QUOTED PASSAGE:
It also must be emphasized that the prima facie standard requires that the Commonwealth’s evidence must establish that the crime has been committed. Commonwealth v. Prado, supra; Commonwealth v. Mullen, supra; Commonwealth v. Devlin, 294 Pa.Super. 470, 440 A.2d 562 (1982); Commonwealth v. Beatty, 281 Pa.Super. 85, 421 A.2d 1159 (1980); Commonwealth v. Gordon, 254 Pa.Super. 267, 385 A.2d 1013 (1978). To satisfy this requirement the evidence must show that the existence of each of the material elements of the charge is present. See, e.g., Garabedian v. Superior Court, 59 Cal.2d 124, 28 Cal.Rptr. 318, 378 P.2d 590 (1963); People v. Treat, 193 Colo. 570, 568 P.2d 473 (1977); People v. Hodge, 53 N.Y.2d 313, 441 N.Y.S.2d 231, 423 N.E.2d 1060 (1981); State v. Olson, 75 Wis.2d 575, 250 N.W.2d 12 (1977); see also Commonwealth ex rel. Scolio v. Hess, supra. While the weight and credibility of the evidence are not factors at this stage, and the Commonwealth need only demonstrate sufficient probable cause to believe *370the person charged has committed the offense, the absence of evidence as to the existence of a material element is fatal. See Commonwealth v. Prado, supra; Commonwealth ex rel. Scolio v. Hess, supra. Thus where the Commonwealth’s case relies solely upon a tenuous inference to establish a material element of the charge, it has failed to meet its burden of showing that the crime charged was committed. Commonwealth v. Hudson; supra; Commonwealth v. Farquharson, supra; Commonwealth v. Fields, supra; Commonwealth v. Simpson, supra.
III.
Certain of the charges are so clearly inapplicable that an extended explication or an individual analysis of the facts as they relate to each of the appellees is unnecessary. We will first dispose of those charges before addressing the remaining offenses which require a fuller explanation.
The informations charging both appellees with speculating or wagering on official action or information, 18 Pa.C.S. § 5302, and the related counts charging a conspiracy and an attempt to commit that offense were clearly not established by the alleged scheme. An essential element of the crime of speculating or wagering on official action or information is the possession of confidential information which was obtained by virtue of the actor’s official position. The only information in the scenario presented by the Commonwealth’s evidence was the knowledge that Dr. Golden-berg’s son was attempting to gain admission to Temple and subsequently that he had been admitted. Neither of these pieces of information were confidential items obtained by virtue of the appellees’ office. Thus, the charges of speculating or wagering on official action or information, conspiracy and attempt to commit the substantive offense were properly dismissed.
Equally without any foundation in the evidence are the counts charging both appellees with attempted theft by extortion, 18 Pa.C.S. § 3923. The crucial missing element in *371this instance is the absence of an extortive threat. The Commonwealth argues that this element is supplied by the testimony relating to the inquiry as to the possibility of temporary delay of the formal notice of acceptance. There was no intention to use a possible delay of the letter as an extortive threat to coerce Dr. Goldenberg into making a payment of money. To the contrary, it is evident that any actions relating to a delay in notification were never intended to be communicated to Dr. Goldenberg. Moreover, Dr. Goldenberg was not being coerced into making a payment; rather Dr. Goldenberg’s only question was to whom his tender should be made.

WHAT THE TASK ASKS:
Copy the stretch of the court opinion from "Equally without any" through "should be made.", swapping "extortive threat" for "coercive threat" each time it appears.

SOURCE MATERIAL:
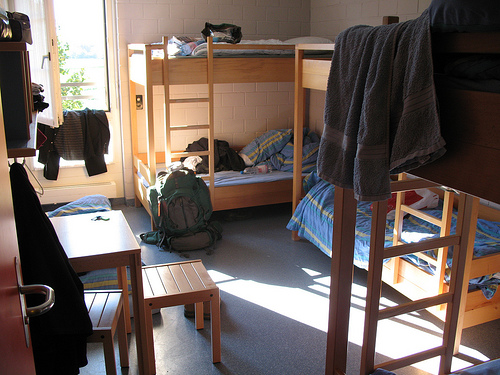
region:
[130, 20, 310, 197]
a bunck bed made of wood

EXERCISE RESULT:
Equally without any foundation in the evidence are the counts charging both appellees with attempted theft by extortion, 18 Pa.C.S. § 3923. The crucial missing element in *371this instance is the absence of an coercive threat. The Commonwealth argues that this element is supplied by the testimony relating to the inquiry as to the possibility of temporary delay of the formal notice of acceptance. There was no intention to use a possible delay of the letter as an coercive threat to coerce Dr. Goldenberg into making a payment of money. To the contrary, it is evident that any actions relating to a delay in notification were never intended to be communicated to Dr. Goldenberg. Moreover, Dr. Goldenberg was not being coerced into making a payment; rather Dr. Goldenberg’s only question was to whom his tender should be made.